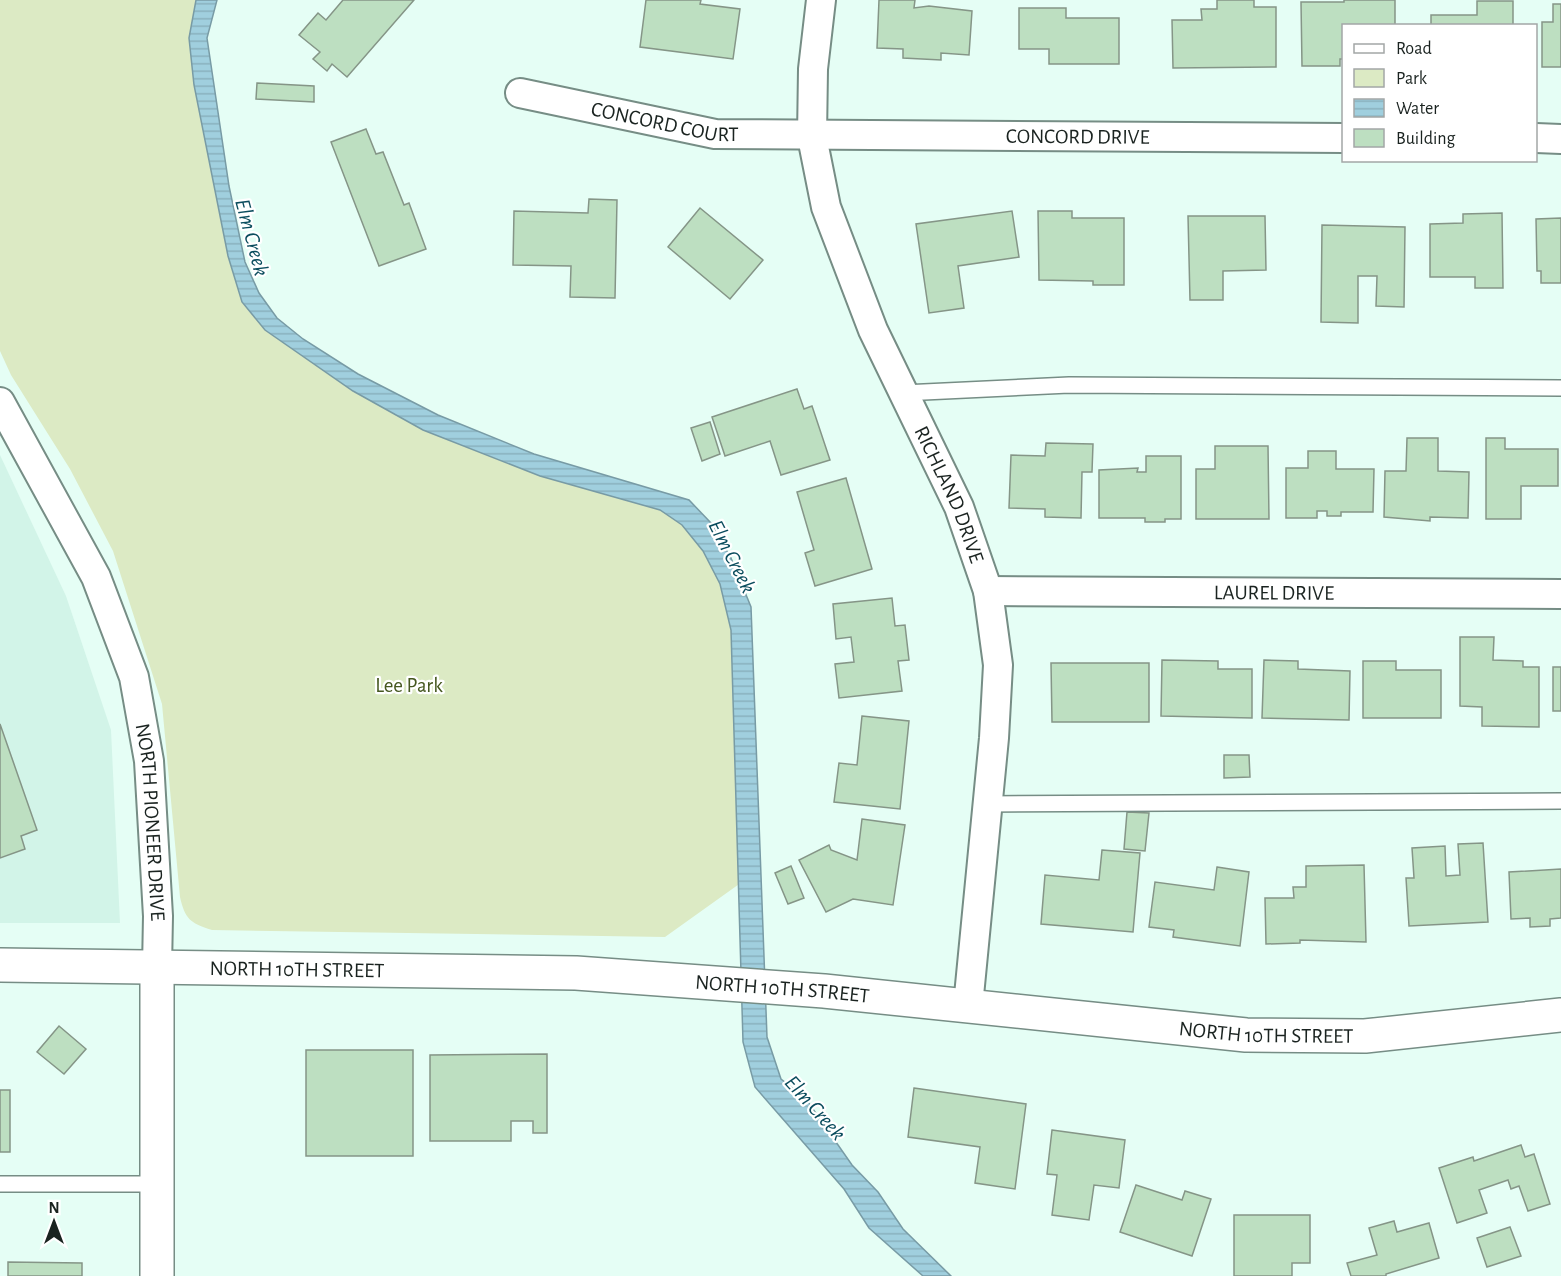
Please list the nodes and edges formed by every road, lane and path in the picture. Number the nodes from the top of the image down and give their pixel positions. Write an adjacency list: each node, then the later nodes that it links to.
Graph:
1 (821, 0): 3 (street, RICHLAND DRIVE)
2 (520, 93): 3 (street, CONCORD COURT)
3 (812, 137): 4 (street, CONCORD DRIVE); 8 (street, RICHLAND DRIVE)
4 (1342, 138)
5 (1537, 138): 6 (street)
6 (1561, 138)
7 (1561, 388): 8 (lane)
8 (903, 393): 10 (street, RICHLAND DRIVE)
9 (1, 407): 15 (street, NORTH PIONEER DRIVE)
10 (988, 591): 11 (street, LAUREL DRIVE); 13 (street, RICHLAND DRIVE)
11 (1561, 594)
12 (1561, 801): 13 (lane)
13 (988, 804): 16 (street, RICHLAND DRIVE)
14 (0, 965): 15 (main road, NORTH 10TH STREET)
15 (157, 968): 16 (main road, NORTH 10TH STREET); 19 (main road, NORTH PIONEER DRIVE)
16 (968, 1006): 17 (main road, NORTH 10TH STREET)
17 (1561, 1015)
18 (0, 1184): 19 (lane)
19 (155, 1184): 20 (main road, NORTH PIONEER DRIVE)
20 (157, 1276)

▶ _TASK REQUIREMENTS_:
Without the pictures, return the entries exactly as they appear.

▶ _SOLUTION_:
Please list the nodes and edges formed by every road, lane and path in the picture. Number the nodes from the top of the image down and give their pixel positions. Write an adjacency list: each node, then the later nodes that it links to.
Graph:
1 (821, 0): 3 (street, RICHLAND DRIVE)
2 (520, 93): 3 (street, CONCORD COURT)
3 (812, 137): 4 (street, CONCORD DRIVE); 8 (street, RICHLAND DRIVE)
4 (1342, 138)
5 (1537, 138): 6 (street)
6 (1561, 138)
7 (1561, 388): 8 (lane)
8 (903, 393): 10 (street, RICHLAND DRIVE)
9 (1, 407): 15 (street, NORTH PIONEER DRIVE)
10 (988, 591): 11 (street, LAUREL DRIVE); 13 (street, RICHLAND DRIVE)
11 (1561, 594)
12 (1561, 801): 13 (lane)
13 (988, 804): 16 (street, RICHLAND DRIVE)
14 (0, 965): 15 (main road, NORTH 10TH STREET)
15 (157, 968): 16 (main road, NORTH 10TH STREET); 19 (main road, NORTH PIONEER DRIVE)
16 (968, 1006): 17 (main road, NORTH 10TH STREET)
17 (1561, 1015)
18 (0, 1184): 19 (lane)
19 (155, 1184): 20 (main road, NORTH PIONEER DRIVE)
20 (157, 1276)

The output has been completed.